Video by Mylène Farmer
- Released: April 1997 (VHS) March 2001 (DVD)
- Recorded: 1984–1992
- Label: Polydor

Mylène Farmer chronology
| L'autre (1992) | Music Videos (1997) | Music Videos II (1997) |

= Music Videos I =

Music Videos, also referred to as Music Videos I, is a compilation of music videos by the French singer Mylène Farmer, containing all of her videos from 1984 to 1992. It was originally released on VHS in April 1997, then on DVD in 2000. A LaserDisc edition, also released in 1997, combined this compilation with the following Music Videos II.

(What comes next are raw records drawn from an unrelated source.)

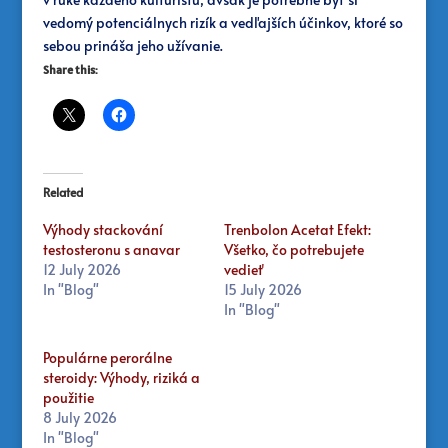
vedomý potenciálnych rizík a vedľajších účinkov, ktoré so
sebou prináša jeho užívanie.
Share this:
Related
Výhody stackování
Trenbolon Acetat Efekt:
testosteronu s anavar
Všetko, čo potrebujete
12 July 2026
vedieť
In "Blog"
15 July 2026
In "Blog"
Populárne perorálne
steroidy: Výhody, riziká a
použitie
8 July 2026
In "Blog"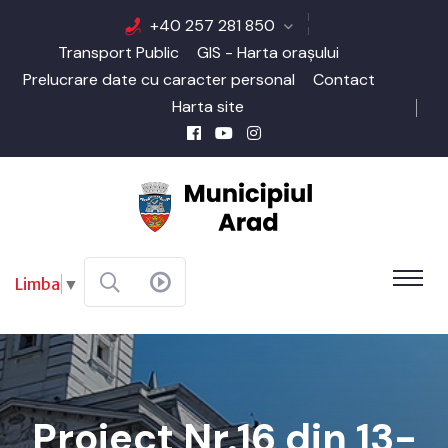
+40 257 281 850
Transport Public
GIS - Harta orașului
Prelucrare date cu caracter personal
Contact
Harta site
Limba
▼
Proiect Nr.16 din 13-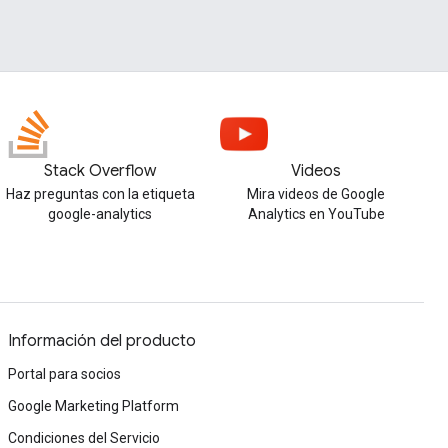
Stack Overflow
Videos
Haz preguntas con la etiqueta
Mira videos de Google
google-analytics
Analytics en YouTube
Información del producto
Portal para socios
Google Marketing Platform
Condiciones del Servicio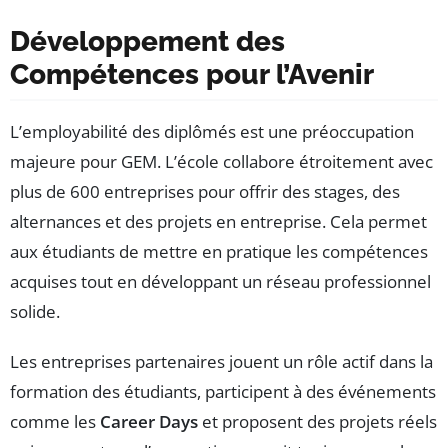
Développement des
Compétences pour l’Avenir
L’employabilité des diplômés est une préoccupation
majeure pour GEM. L’école collabore étroitement avec
plus de 600 entreprises pour offrir des stages, des
alternances et des projets en entreprise. Cela permet
aux étudiants de mettre en pratique les compétences
acquises tout en développant un réseau professionnel
solide.
Les entreprises partenaires jouent un rôle actif dans la
formation des étudiants, participent à des événements
comme les
Career Days
et proposent des projets réels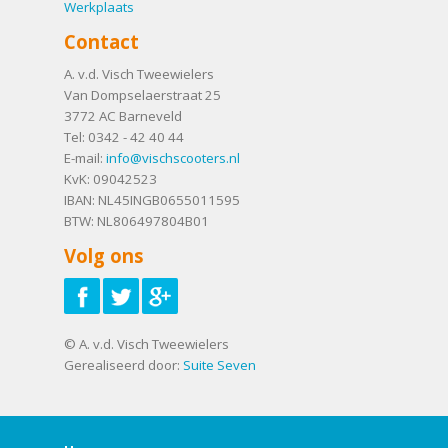
Werkplaats
Contact
A. v.d. Visch Tweewielers
Van Dompselaerstraat 25
3772 AC
Barneveld
Tel:
0342 - 42 40 44
E-mail:
info@vischscooters.nl
KvK: 09042523
IBAN: NL45INGB0655011595
BTW: NL806497804B01
Volg ons
© A. v.d. Visch Tweewielers
Gerealiseerd door:
Suite Seven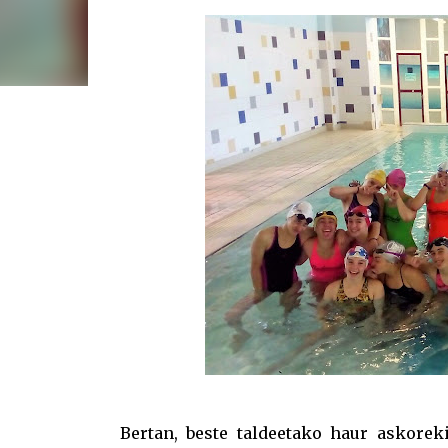
Bertan, beste taldeetako haur askoreki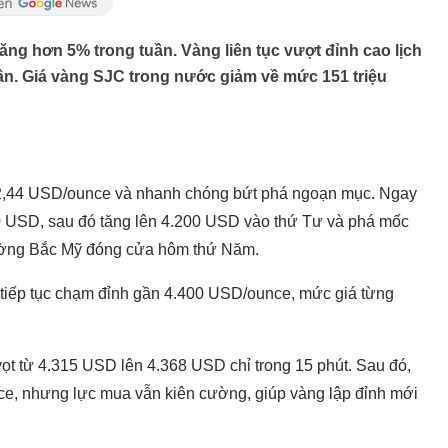
tăng hơn 5% trong tuần. Vàng liên tục vượt đỉnh cao lịch
ần. Giá vàng SJC trong nước giảm về mức 151 triệu
2,44 USD/ounce và nhanh chóng bứt phá ngoạn mục. Ngay
0 USD, sau đó tăng lên 4.200 USD vào thứ Tư và phá mốc
trường Bắc Mỹ đóng cửa hôm thứ Năm.
ý tiếp tục chạm đỉnh gần 4.400 USD/ounce, mức giá từng
vọt từ 4.315 USD lên 4.368 USD chỉ trong 15 phút. Sau đó,
e, nhưng lực mua vẫn kiên cường, giúp vàng lập đỉnh mới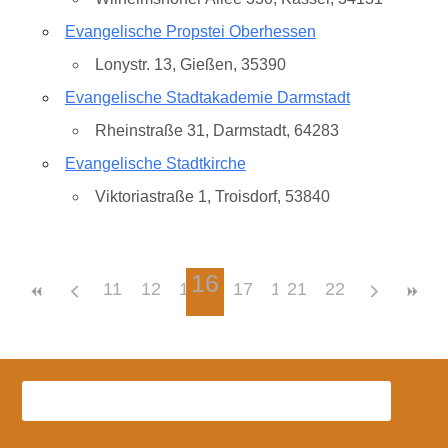
Evangelische Propstei Oberhessen
Lonystr. 13, Gießen, 35390
Evangelische Stadtakademie Darmstadt
Rheinstraße 31, Darmstadt, 64283
Evangelische Stadtkirche
Viktoriastraße 1, Troisdorf, 53840
16
11
12
13
14
17
15
18
21
19
22
20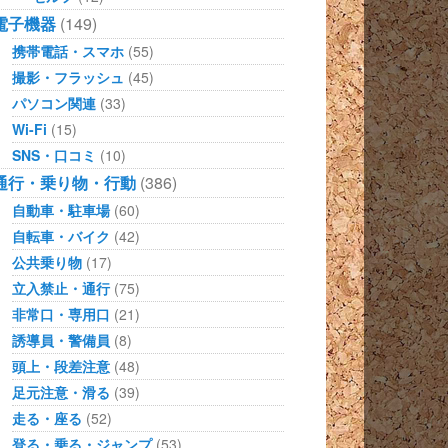
電子機器
(149)
携帯電話・スマホ
(55)
撮影・フラッシュ
(45)
パソコン関連
(33)
Wi-Fi
(15)
SNS・口コミ
(10)
通行・乗り物・行動
(386)
自動車・駐車場
(60)
自転車・バイク
(42)
公共乗り物
(17)
立入禁止・通行
(75)
非常口・専用口
(21)
誘導員・警備員
(8)
頭上・段差注意
(48)
足元注意・滑る
(39)
走る・座る
(52)
登る・乗る・ジャンプ
(53)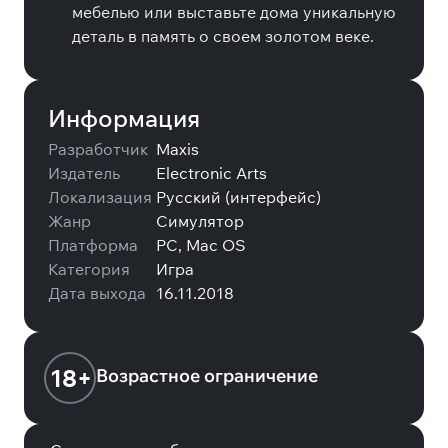
мебелью или выставьте дома уникальную
деталь в память о своем золотом веке.
Информация
Разработчик
Maxis
Издатель
Electronic Arts
Локализация
Русский (интерфейс)
Жанр
Симулятор
Платформа
PC, Mac OS
Категория
Игра
Дата выхода
16.11.2018
18+
Возрастное ограничение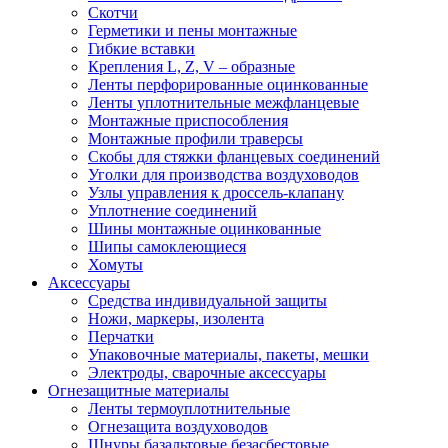
Скотчи
Герметики и пены монтажные
Гибкие вставки
Крепления L, Z, V – образные
Ленты перфорированные оцинкованные
Ленты уплотнительные межфланцевые
Монтажные приспособления
Монтажные профили траверсы
Скобы для стяжки фланцевых соединений
Уголки для производства воздуховодов
Узлы управления к дроссель-клапану
Уплотнение соединений
Шины монтажные оцинкованные
Шипы самоклеющиеся
Хомуты
Аксессуары
Средства индивидуальной защиты
Ножи, маркеры, изолента
Перчатки
Упаковочные материалы, пакеты, мешки
Электроды, сварочные аксессуары
Огнезащитные материалы
Ленты термоуплотнительные
Огнезащита воздуховодов
Шнуры базальтовые безасбестовые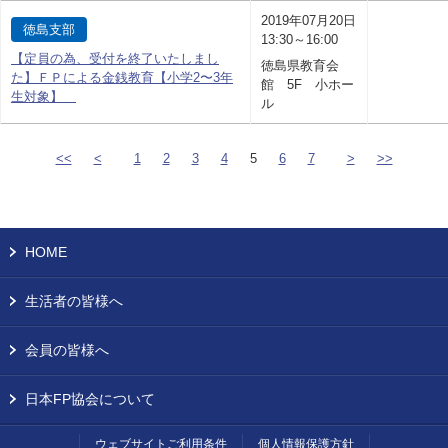
2019年07月20日
徳島支部
13:30～16:00
【定員の為、受付を終了いたしまし
徳島県教育会
た】ＦＰによる金銭教育【小学2〜3年
館 5F 小ホー
生対象】
ル
<<
<
1
2
3
4
5
6
7
>
>>
HOME
生活者の皆様へ
会員の皆様へ
日本FP協会について
ウェブサイトご利用条件
個人情報保護方針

This VHS includes all videos (except "Maman a tort") from Farmer's first three albums: Cendres de lune, Ainsi soit je... and L'Autre... The DVD also includes the 1984 video for "Maman a tort", the videos of two live singles, and two behind-the-scenes features.

== Track listing ==

| No. | Title | Album | Year | Length |
| 1 | "Plus grandir" | Cendres de lune | 1985 | 7:32 |
| 2 | "Libertine" | 1986 | 10:53 |
| 3 | "Pourvu qu'elles soient douces" | Ainsi soit je... | 1989 | 17:52 |
| 4 | "Tristana" | Cendres de lune | 1987 | 11:33 |
| 5 | "Sans contrefaçon" | Ainsi soit je... | 1987 | 8:43 |
| 6 | "Ainsi soit je..." | 1988 | 5:23 |
| 7 | "Sans logique" | 1989 | 5:37 |
| 8 | "À quoi je sers..." | single only | 1989 | 4:58 |
| 9 | "Désenchantée" | L'autre... | 1991 | 10:12 |
| 10 | "Regrets" | 1991 | 6:17 |
| 11 | "Je t'aime mélancolie" | 1991 | 5:13 |
| 12 | "Beyond My Control" | 1992 | 5:00 |

=== DVD bonus features ===

| No. | Title | Album | Year | Length |
| 13 | "Maman a tort" | Cendres de lune | 1984 | 3:50 |
| 14 | "Allan" (live) | En concert | 1990 | 5:42 |
| 15 | "Plus grandir" (live) | 1990 | 4:50 |
| 16 | Dans les coulisses de "Pourvu qu'elles soient douces" | —N/a | 1989 |  |
| 17 | Sur le tournage du clip "Désenchantée" | 1991 |  |

== Personnel ==
- Videos directed by Laurent Boutonnat
  - Behind-the-scenes videos directed by François Hanss
- Music by Laurent Boutonnat
  - "Libertine": music by Jean-Claude Dequéant
  - "Maman a tort": music by Jean Dahan and Laurent Boutonnat
- Lyrics by Mylène Farmer
  - "Libertine": lyrics by Laurent Boutonnat
  - "Maman a tort": lyrics by Jean Dahan
- Music produced by Laurent Boutonnat

== Certifications and sales ==

| Region | Certification | Certified units/sales |
| France (SNEP) | Diamond | 60,000^{*} |
^{*} Sales figures based on certification alone.

== Charts ==

| Chart (2003) | Peak position |
|---|---|
| French Videos Chart | 8 |

Note: The French Videos Chart started on 4 October 2003. This video album was probably ranked higher before.